In a matter of months, Joe Books Inc. has emerged from obscurity to become an unlikely purveyor of printed tales from the world’s most famous children’s brand. Its first major book – a “cinestory” of the hit film Frozen –has sold 150,000 copies since its release last November.

The two men behind the venture have scarce publishing experience but boast deep roots and large rolodexes in entertainment. Jay Firestone, an award-winning producer and founder of Prodigy Pictures Inc., met Jody Colero, who creates and licenses music for film and TV through a company he owns called Silent Joe, when the two collaborated several years ago on the TV seriesLost Girl.

An oddball duo, they clicked, and soon saw what they believe is an underserved market for turning film and TV brands into novels, comics and graphic novels. Last October, they vaulted into the big leagues, signing a wide-ranging, multiyear licensing deal with Walt Disney Co. that lets them use many of the company’s famed stories and characters, from Disney princesses to Marvel superheros.
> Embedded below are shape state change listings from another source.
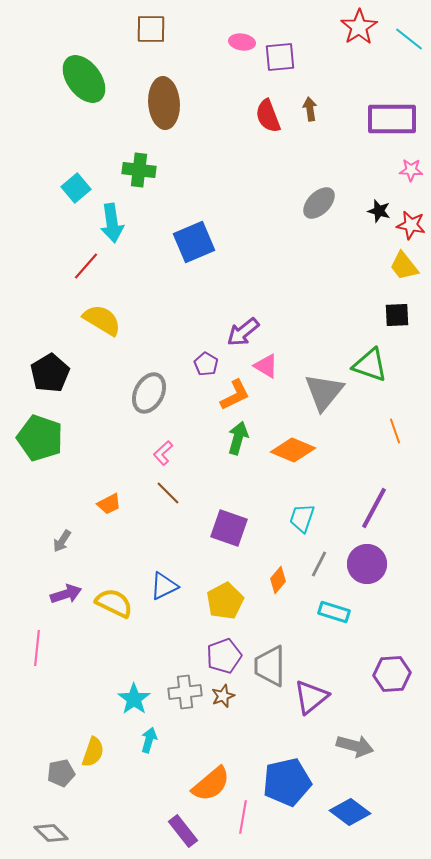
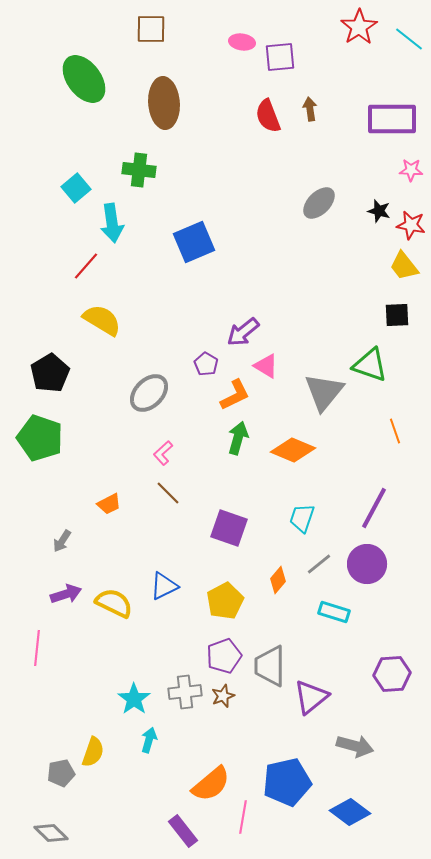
gray ellipse at (149, 393): rotated 18 degrees clockwise
gray line at (319, 564): rotated 24 degrees clockwise
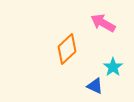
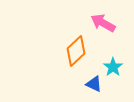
orange diamond: moved 9 px right, 2 px down
blue triangle: moved 1 px left, 2 px up
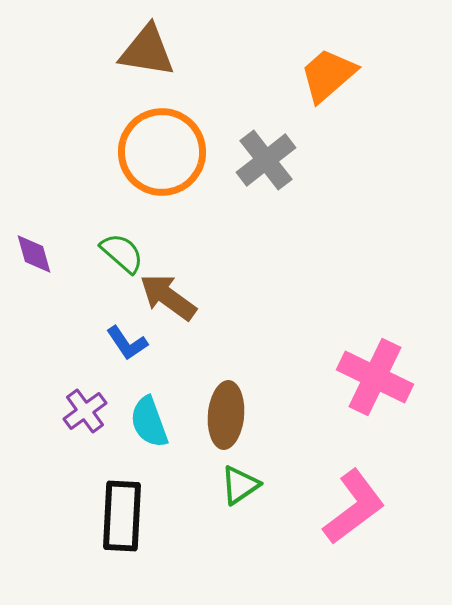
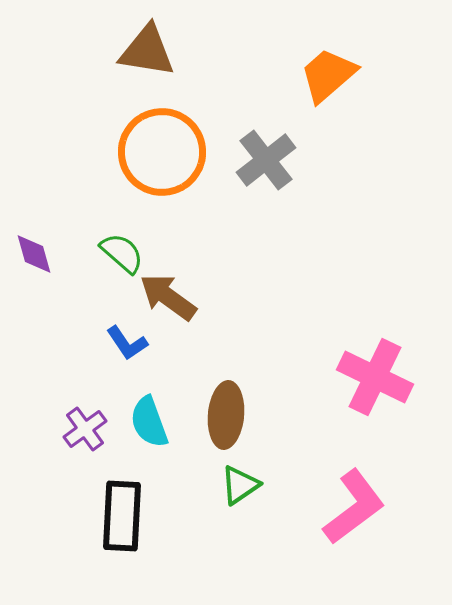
purple cross: moved 18 px down
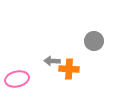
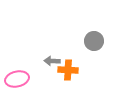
orange cross: moved 1 px left, 1 px down
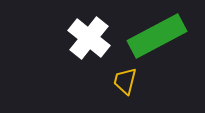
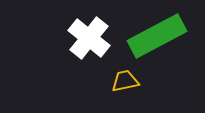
yellow trapezoid: rotated 64 degrees clockwise
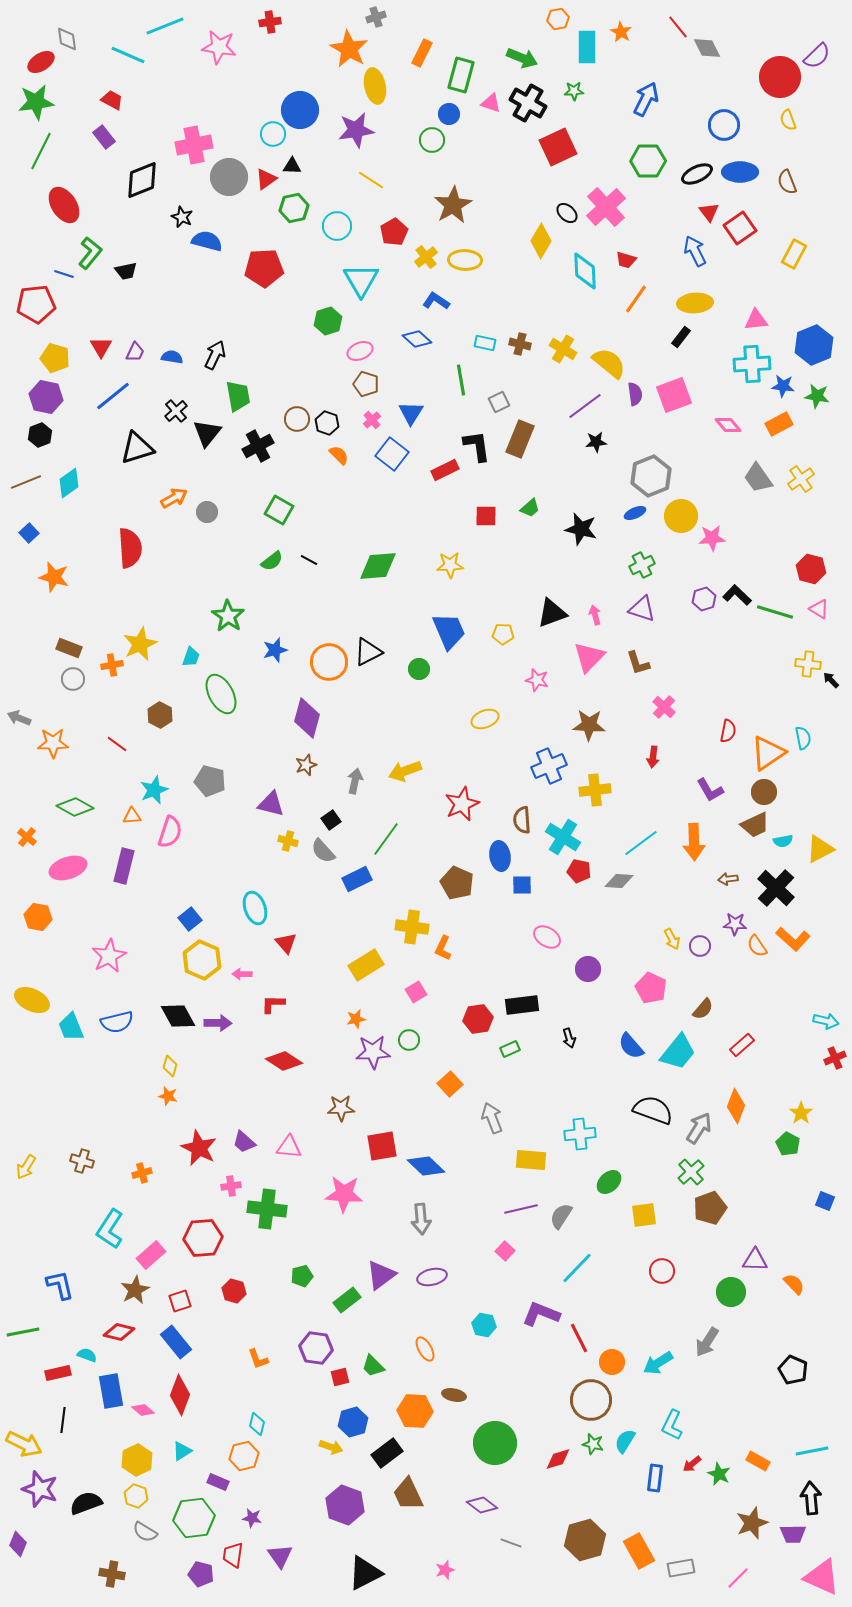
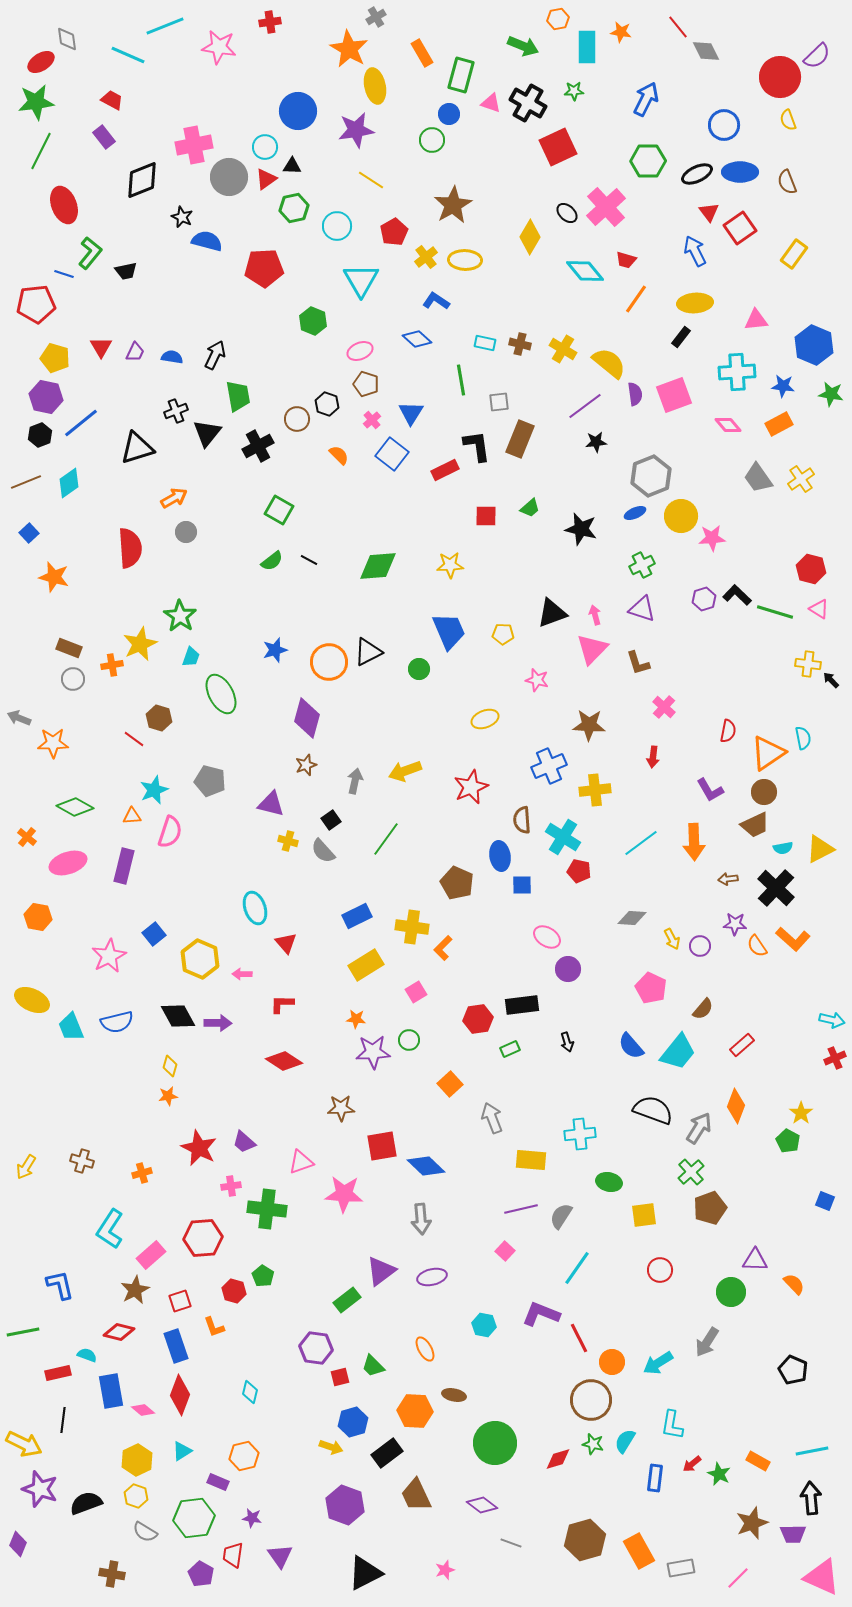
gray cross at (376, 17): rotated 12 degrees counterclockwise
orange star at (621, 32): rotated 20 degrees counterclockwise
gray diamond at (707, 48): moved 1 px left, 3 px down
orange rectangle at (422, 53): rotated 56 degrees counterclockwise
green arrow at (522, 58): moved 1 px right, 12 px up
blue circle at (300, 110): moved 2 px left, 1 px down
cyan circle at (273, 134): moved 8 px left, 13 px down
red ellipse at (64, 205): rotated 12 degrees clockwise
yellow diamond at (541, 241): moved 11 px left, 4 px up
yellow rectangle at (794, 254): rotated 8 degrees clockwise
cyan diamond at (585, 271): rotated 36 degrees counterclockwise
green hexagon at (328, 321): moved 15 px left; rotated 20 degrees counterclockwise
blue hexagon at (814, 345): rotated 15 degrees counterclockwise
cyan cross at (752, 364): moved 15 px left, 8 px down
blue line at (113, 396): moved 32 px left, 27 px down
green star at (817, 396): moved 14 px right, 2 px up
gray square at (499, 402): rotated 20 degrees clockwise
black cross at (176, 411): rotated 20 degrees clockwise
black hexagon at (327, 423): moved 19 px up
gray circle at (207, 512): moved 21 px left, 20 px down
green star at (228, 616): moved 48 px left
pink triangle at (589, 657): moved 3 px right, 8 px up
brown hexagon at (160, 715): moved 1 px left, 3 px down; rotated 10 degrees counterclockwise
red line at (117, 744): moved 17 px right, 5 px up
red star at (462, 804): moved 9 px right, 17 px up
cyan semicircle at (783, 841): moved 7 px down
pink ellipse at (68, 868): moved 5 px up
blue rectangle at (357, 879): moved 37 px down
gray diamond at (619, 881): moved 13 px right, 37 px down
blue square at (190, 919): moved 36 px left, 15 px down
orange L-shape at (443, 948): rotated 20 degrees clockwise
yellow hexagon at (202, 960): moved 2 px left, 1 px up
purple circle at (588, 969): moved 20 px left
red L-shape at (273, 1004): moved 9 px right
orange star at (356, 1019): rotated 18 degrees clockwise
cyan arrow at (826, 1021): moved 6 px right, 1 px up
black arrow at (569, 1038): moved 2 px left, 4 px down
orange star at (168, 1096): rotated 24 degrees counterclockwise
green pentagon at (788, 1144): moved 3 px up
pink triangle at (289, 1147): moved 12 px right, 15 px down; rotated 24 degrees counterclockwise
green ellipse at (609, 1182): rotated 55 degrees clockwise
cyan line at (577, 1268): rotated 9 degrees counterclockwise
red circle at (662, 1271): moved 2 px left, 1 px up
purple triangle at (381, 1275): moved 4 px up
green pentagon at (302, 1276): moved 39 px left; rotated 25 degrees counterclockwise
blue rectangle at (176, 1342): moved 4 px down; rotated 20 degrees clockwise
orange L-shape at (258, 1359): moved 44 px left, 32 px up
cyan diamond at (257, 1424): moved 7 px left, 32 px up
cyan L-shape at (672, 1425): rotated 16 degrees counterclockwise
brown trapezoid at (408, 1494): moved 8 px right, 1 px down
purple pentagon at (201, 1574): rotated 15 degrees clockwise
“At the very beginning, we had a hard time believing that there was an opportunity available to us – for about a minute,” said Mr. Colero, the company’s president. “And then we stopped thinking that we should be surprised by this and didn’t look back.”

The publisher already has titles out in Canada, the United States and Australia, including a 799-page Disney Princess Comics Treasury, a 48-pageFrozen comic book that sold out, and a comic collection based on the 1990s cartoon series Darkwing Duck.

And with a mostly freelance staff of about 70, its plans are expanding. The company is adapting a graphic novel from Pirates of the Caribbean and commissioning novels based on Marvel titles such as The Avengers andSpiderman. It has a contract to novelize NBCUniversal titles such as Law & Order for HarperCollins Canada. And it won permission to release a cinestory of the next Disney-Pixar film, Inside Out, to coincide with its June 19 debut.

Mr. Colero’s partnership with HarperCollins Canada dates back years to smaller audiobook projects. Now, the publishing giant distributes Joe Books’s proprietary titles in print and as eBooks.

“All of a sudden, they had this Disney deal in place,” said Steve Osgoode, vice-president of digital product at HarperCollins Canada. “Every time I have a conversation with them about it, it staggers me.”

A Disney spokesperson declined to comment on specific licensing deals. But the pact with Joe Books was possible in no small part due to the company’s recruitment of Adam Fortier as its publisher in 2013. He had worked on Disney comics for U.S.-based BOOM! Studios, and brought credibility to Joe Books. “I was able to call [Disney] up and initiate the discussions,” he said.

Disney still does considerable publishing in-house, but has a network of licensees. By its standards, the Joe Books deal is fairly small, but it’s a big gamble for Mr. Colero and Mr. Firestone. They are the Toronto startup’s lone investors, spent a million dollars “getting it launched” and are committed to invest “multiples of that,” said Mr. Firestone, the CEO at Joe Books.

“We didn’t tip-toe into this. We were a little bit crazy,” he added. “And I have to tell you, there’s a lot of nail-biting.”

Publishers have long seen value in film and TV tie-ins, even before eBooks existed.

Spinoff novels are “story extenders,” Mr. Colero said, developing characters and deepening the attachment felt by hard-core fans, which can drive merchandise sales. Now Joe Books is considering hard covers, box sets and collectables. But it remains to be seen how much demand exists.

“This is a risky thing. I was warned by a number of publishers that I’m out of my mind to do this. Really crazy,” Mr. Firestone said. “But that’s the time to take a shot, when people are afraid of it. Right?”